Anche i think tank conservatori s’interrogano sulla fattibilità del muro e sull'efficacia. Nel suo dire e fare post-elezione, Trump oscilla tra la conferma della linea anti-establishment, che lo ha portato al successo, o la ricerca di un compromesso con i moderati del partito repubblicano. Le scelte finora fatte lo confermano: una colomba come capo di gabinetto alla Casa Bianca e un falco come stratega e primo consigliere.

In un'ottica pragmatica e concreta, il presidente eletto inizia a comporre la sua squadra partendo dall'incarico più delicato: il capo di gabinetto (di fatto, una sorta di premier) sarà Reince Priebus, l’attuale presidente del partito repubblicano, tra i pochissimi esponenti dell’establishment che non gli sono stati ostili, capace di fare da ponte tra il magnate e i moderati che l’osteggiavano.

Stephen Bannon, ex patron del sito conservatore Breitbart, ex capo della campagna elettorale, sarà, invece, "capo stratega e consigliere anziano" della Casa Bianca, una carica inventata per lui, che non ha invece buoni rapporti con l’establishment repubblicano.

Bannon ha guidato per quattro anni, dopo la morte del fondatore Andrew Breitbart, il sito populista, rendendolo portavoce "della "piattaforma di alt-right", piccola ma rumorosa frangia legata all'ideologia della destra radicale, suprematista e anti-semita. Sotto la guida di Bannon, il sito è stato palestra per teorici della cospirazione anti-Obama e dell'allarmismo xenofobo: la sua nomina suscita una tempesta anti-razzista.
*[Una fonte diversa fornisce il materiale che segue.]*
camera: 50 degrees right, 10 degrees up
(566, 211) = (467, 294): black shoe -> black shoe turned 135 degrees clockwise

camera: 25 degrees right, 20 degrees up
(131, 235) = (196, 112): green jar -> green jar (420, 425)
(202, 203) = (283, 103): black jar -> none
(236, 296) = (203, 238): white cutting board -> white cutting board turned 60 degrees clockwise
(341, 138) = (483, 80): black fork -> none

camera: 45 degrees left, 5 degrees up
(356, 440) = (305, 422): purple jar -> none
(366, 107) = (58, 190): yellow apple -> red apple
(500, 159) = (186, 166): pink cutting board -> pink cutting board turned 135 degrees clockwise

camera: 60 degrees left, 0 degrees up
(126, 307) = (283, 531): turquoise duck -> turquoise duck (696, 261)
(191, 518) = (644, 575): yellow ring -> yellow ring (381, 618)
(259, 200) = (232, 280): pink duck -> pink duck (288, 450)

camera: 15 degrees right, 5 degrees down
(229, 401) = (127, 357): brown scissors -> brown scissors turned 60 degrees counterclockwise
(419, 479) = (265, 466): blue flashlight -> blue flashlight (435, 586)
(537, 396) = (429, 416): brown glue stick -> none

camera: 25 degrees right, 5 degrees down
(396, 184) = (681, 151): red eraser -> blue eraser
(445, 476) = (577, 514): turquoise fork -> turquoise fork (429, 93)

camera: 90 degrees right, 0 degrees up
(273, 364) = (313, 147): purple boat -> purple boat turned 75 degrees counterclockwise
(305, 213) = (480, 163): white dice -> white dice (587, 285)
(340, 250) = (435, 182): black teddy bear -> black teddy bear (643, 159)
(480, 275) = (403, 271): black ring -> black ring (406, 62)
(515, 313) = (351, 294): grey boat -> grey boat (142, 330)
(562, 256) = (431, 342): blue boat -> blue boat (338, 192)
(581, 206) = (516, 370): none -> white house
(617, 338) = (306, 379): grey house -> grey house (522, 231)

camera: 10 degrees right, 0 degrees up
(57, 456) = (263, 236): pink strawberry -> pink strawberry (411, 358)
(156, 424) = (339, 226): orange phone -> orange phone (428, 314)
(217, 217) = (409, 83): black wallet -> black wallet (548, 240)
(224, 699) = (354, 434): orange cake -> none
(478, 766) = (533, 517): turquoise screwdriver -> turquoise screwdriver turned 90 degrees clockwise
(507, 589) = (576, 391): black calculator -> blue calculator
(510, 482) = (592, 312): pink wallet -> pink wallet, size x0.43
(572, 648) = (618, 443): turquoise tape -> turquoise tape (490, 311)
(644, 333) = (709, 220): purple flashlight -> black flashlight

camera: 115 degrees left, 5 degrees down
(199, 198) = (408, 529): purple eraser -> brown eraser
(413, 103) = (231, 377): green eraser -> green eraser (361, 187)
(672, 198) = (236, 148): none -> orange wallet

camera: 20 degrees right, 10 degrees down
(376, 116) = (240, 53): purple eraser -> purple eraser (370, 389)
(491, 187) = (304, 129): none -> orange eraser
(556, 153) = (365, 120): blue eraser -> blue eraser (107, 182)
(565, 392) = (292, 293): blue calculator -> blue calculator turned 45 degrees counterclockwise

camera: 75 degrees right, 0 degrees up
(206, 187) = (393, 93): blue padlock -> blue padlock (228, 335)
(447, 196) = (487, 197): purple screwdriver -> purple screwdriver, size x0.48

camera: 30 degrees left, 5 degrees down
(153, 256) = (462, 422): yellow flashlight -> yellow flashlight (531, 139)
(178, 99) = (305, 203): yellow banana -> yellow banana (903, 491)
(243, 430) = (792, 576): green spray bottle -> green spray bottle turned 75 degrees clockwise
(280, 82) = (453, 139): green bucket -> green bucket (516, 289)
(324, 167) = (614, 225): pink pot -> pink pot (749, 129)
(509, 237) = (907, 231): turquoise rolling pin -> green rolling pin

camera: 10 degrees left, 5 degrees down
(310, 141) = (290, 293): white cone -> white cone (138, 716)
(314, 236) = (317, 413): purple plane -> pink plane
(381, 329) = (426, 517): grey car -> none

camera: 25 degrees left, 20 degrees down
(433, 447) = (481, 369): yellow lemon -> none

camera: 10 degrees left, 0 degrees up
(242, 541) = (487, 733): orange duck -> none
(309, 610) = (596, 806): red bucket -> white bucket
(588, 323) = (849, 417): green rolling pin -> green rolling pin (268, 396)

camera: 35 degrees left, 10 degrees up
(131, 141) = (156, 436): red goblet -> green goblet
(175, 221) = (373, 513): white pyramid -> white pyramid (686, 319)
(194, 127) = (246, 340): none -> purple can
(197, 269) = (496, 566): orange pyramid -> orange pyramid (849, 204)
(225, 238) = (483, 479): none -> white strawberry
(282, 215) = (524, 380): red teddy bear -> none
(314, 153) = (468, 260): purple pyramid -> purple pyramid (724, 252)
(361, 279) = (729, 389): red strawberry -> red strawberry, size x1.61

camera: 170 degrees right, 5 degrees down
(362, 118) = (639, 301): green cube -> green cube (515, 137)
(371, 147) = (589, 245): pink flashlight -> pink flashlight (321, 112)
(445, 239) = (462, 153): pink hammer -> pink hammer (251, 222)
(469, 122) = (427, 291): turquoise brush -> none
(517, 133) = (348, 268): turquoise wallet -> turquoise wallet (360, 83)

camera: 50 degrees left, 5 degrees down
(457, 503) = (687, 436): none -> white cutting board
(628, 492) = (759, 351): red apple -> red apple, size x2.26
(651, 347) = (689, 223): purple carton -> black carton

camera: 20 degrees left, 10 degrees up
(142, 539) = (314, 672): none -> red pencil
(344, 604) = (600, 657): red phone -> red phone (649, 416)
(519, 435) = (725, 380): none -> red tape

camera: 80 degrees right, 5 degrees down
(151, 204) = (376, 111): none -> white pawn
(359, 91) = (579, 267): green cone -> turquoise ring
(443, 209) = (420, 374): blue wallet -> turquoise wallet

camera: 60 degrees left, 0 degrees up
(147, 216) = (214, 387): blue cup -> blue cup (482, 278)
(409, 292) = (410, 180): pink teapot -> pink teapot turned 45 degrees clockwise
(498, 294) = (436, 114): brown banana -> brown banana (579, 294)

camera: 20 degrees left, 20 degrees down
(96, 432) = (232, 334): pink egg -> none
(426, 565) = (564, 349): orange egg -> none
Mentre il presidente eletto lavora alla sua squadra, il presidente Obama è in arrivo in Europa, dove trova interrogativi cui non saprà rispondere e inquietudini che non potrà stemperare. Fermentano pure ottimismi idealistici, come quelli di Federica Mogherini, che, al neo-isolazionismo di Trump, risponde con propositi di difesa europea. Un po’ fuori dal coro il ministro Gentiloni che trova l’Ue “preoccupata”, anti “troppo preoccupata” dopo il consulto con i colleghi dei 28. Da Washington, per il momento, nessuna risposta alla lettera dei leader europei.


Terrorismo internazionale e questione siriana sono i temi della prima telefonata tra Trump e Putin, di cui danno notizia i russi. La Cina e, a sorpresa, l’Iran aprono alla cooperazione con il magnate. E il turco Erdogan, che forse un po’ come Putin si riconosce in lui, vuole invece incontrarlo presto.